La protagonista del libro è Caterina, una ragazza di 25 anni. Caterina apparentemente è una fanciulla come tante, ricerca uno scopo, è insoddisfatta della sua esistenza e ha vissuto la perdita del padre. Quest’ultimo è costantemente ricercato nelle pieghe dell’esistenza. Talmente ricercato che quando grazie a uno stage universitario come ufficio stampa entra in contatto con Giuseppe Basile, famoso attore con cui il padre ha recitato nel ruolo di comparsa, non può fare a meno di scorgere sul suo volto il genitore, la “soluzione” e la felicità.

Caterina attraversa le strade di Roma cercando un senso tra l’inquietudine e la necessità di sopravvivere. Si perde la ragazza in corpi sbagliati, in notti dissolute e in segreti inconfessabili.

Giuseppe diviene un ossessione, una domanda e la sua risposta.

“Lui era nel primo film che vidi al cinema all’età di sette anni, il mio primo amore teatrale, il ricordo più fervido della passione e dell’amore per l’arte di mio padre. Era un suo riflesso.”
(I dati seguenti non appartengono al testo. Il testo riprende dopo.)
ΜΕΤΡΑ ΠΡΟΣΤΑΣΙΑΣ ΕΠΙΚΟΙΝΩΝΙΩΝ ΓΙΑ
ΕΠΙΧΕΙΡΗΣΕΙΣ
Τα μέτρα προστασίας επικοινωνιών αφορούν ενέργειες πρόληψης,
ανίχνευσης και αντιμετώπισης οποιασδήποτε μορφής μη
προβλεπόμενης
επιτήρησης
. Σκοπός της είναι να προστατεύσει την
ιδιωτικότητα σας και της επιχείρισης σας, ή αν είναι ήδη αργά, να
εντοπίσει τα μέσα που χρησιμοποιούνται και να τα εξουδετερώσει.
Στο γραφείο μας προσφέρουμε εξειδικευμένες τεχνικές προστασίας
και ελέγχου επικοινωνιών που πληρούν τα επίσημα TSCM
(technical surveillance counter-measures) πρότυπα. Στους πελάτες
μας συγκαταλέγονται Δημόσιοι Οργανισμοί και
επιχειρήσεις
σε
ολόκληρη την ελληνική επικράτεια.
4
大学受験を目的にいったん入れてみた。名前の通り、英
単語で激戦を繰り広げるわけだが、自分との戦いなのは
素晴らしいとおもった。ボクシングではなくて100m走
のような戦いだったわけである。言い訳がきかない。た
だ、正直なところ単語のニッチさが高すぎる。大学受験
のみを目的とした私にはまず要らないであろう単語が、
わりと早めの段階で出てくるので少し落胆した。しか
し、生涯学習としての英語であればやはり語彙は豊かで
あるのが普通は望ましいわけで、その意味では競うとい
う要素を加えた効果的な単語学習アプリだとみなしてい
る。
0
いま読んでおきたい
Ci si chiede se l’autrice, attraverso una penna attenta e lucida, racconti una storia vissuta, seppure indirettamente, oppure se la protagonista è solo creazione mentale, un alter ego da riempire con gli errori, le debolezze e le fragilità.

“Quando tornano le rose” è un romanzo breve che si legge in fretta perché famelica è la necessita di comprendere se Caterina può salvarsi.
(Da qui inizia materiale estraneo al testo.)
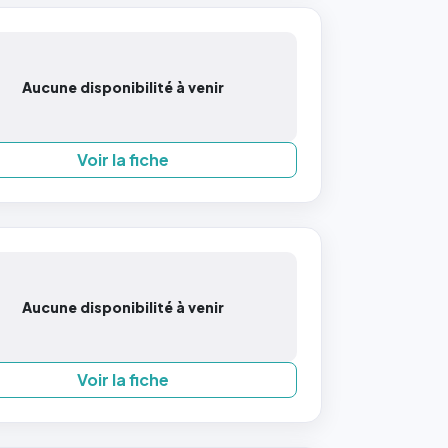
Aucune disponibilité à venir
Voir la fiche
Aucune disponibilité à venir
Voir la fiche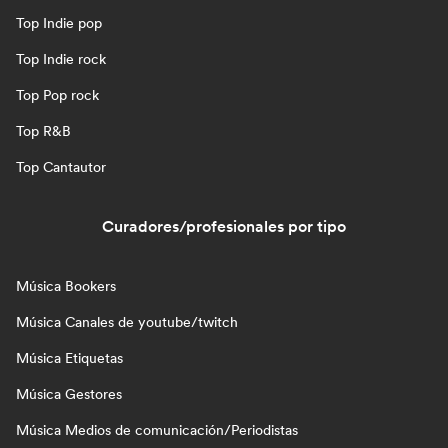
Top Indie pop
Top Indie rock
Top Pop rock
Top R&B
Top Cantautor
Curadores/profesionales por tipo
Música Bookers
Música Canales de youtube/twitch
Música Etiquetas
Música Gestores
Música Medios de comunicación/Periodistas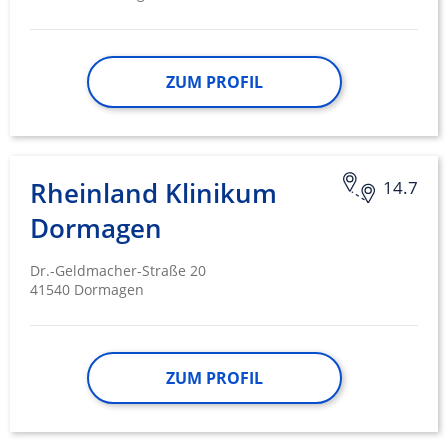
ZUM PROFIL
Rheinland Klinikum
14.7
Dormagen
Dr.-Geldmacher-Straße 20
41540 Dormagen
ZUM PROFIL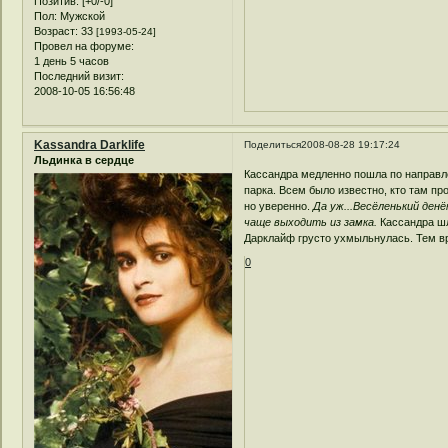
Позитив:
[+0/-0]
Пол:
Мужской
Возраст:
33
[1993-05-24]
Провел на форуме:
1 день 5 часов
Последний визит:
2008-10-05 16:56:48
Kassandra Darklife
Поделиться
2008-08-28 19:17:24
Льдинка в сердце
Кассандра медленно пошла по направл
парка. Всем было известно, кто там пр
но уверенно.
Да уж...Весёленький денё
чаще выходить из замка.
Кассандра шл
Дарклайф грусто ухмыльнулась. Тем в
0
Caterina soffre di up e down: il suo umore è discontinuo, la sua felicità lucente e la sua sofferenza agonizzante.

“Arriva la tristezza alla fine di ogni entusiasmo.
Così accade spesso che sogno, sogno tanto, sogno positivo, poi mi sveglio, mi guardo intorno e non c’è nulla, nessuno ad aspettarti, nessuno a cercarti. Non esisti, ecco”.
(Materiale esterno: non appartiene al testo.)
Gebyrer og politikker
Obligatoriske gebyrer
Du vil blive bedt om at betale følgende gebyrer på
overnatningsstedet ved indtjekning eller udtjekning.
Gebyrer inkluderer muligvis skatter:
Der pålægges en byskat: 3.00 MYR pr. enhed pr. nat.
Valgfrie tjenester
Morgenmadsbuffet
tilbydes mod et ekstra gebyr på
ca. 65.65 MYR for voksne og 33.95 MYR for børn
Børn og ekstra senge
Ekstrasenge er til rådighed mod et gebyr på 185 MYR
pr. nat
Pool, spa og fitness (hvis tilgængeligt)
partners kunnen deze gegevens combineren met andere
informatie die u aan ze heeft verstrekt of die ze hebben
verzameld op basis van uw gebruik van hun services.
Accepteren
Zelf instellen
Caterina, tuttavia, non è sola: ha Angelica, la sua più cara amica, il professore Landolfi che sembra comprendere quella fanciulla così sofferente, la sua famiglia  frammentata e la sua terra, la Sicilia, corrotta e splendente.

“Pensavo alla mia terra, arsa e corrotta, agli occhi di mia madre scalfiti da un grigio simile alla tristezza, all’arroganza sociale di mia sorella, all’assenza di autostima di cui ero vittima dopo la morte di mio padre.”

Tra le pagine di “Quando tornano le rose”  il lettore può ritrovare se stesso, il suo dolore, la sua malinconia, il suo desiderio di rivalsa, la lotta per la vita.

Caterina, che ha un forellino sopra l’orecchio destro da cui riceve misteriose istruzioni, appare folle eppure lucida, straordinariamente simile a qualsiasi altro essere umano. Il confine è sottile: c’è chi smette di lottare e chi intrepido non si arrende all’esistenza e ai suoi misteri.

“La tristezza è quel semicerchio sotto l’arcobaleno, un’ampolla da cui ogni tanto vediamo fuori e, se alziamo la testa, i colori sono sempre così lontani e irraggiungibili. Convivo da sempre con lei, le cammino accanto.

Lei è al mio fianco, passeggiando in riva al fiume, tra le gocce di pioggia sul parabrezza, infilata nei ricordi, mescolata alla malinconia.”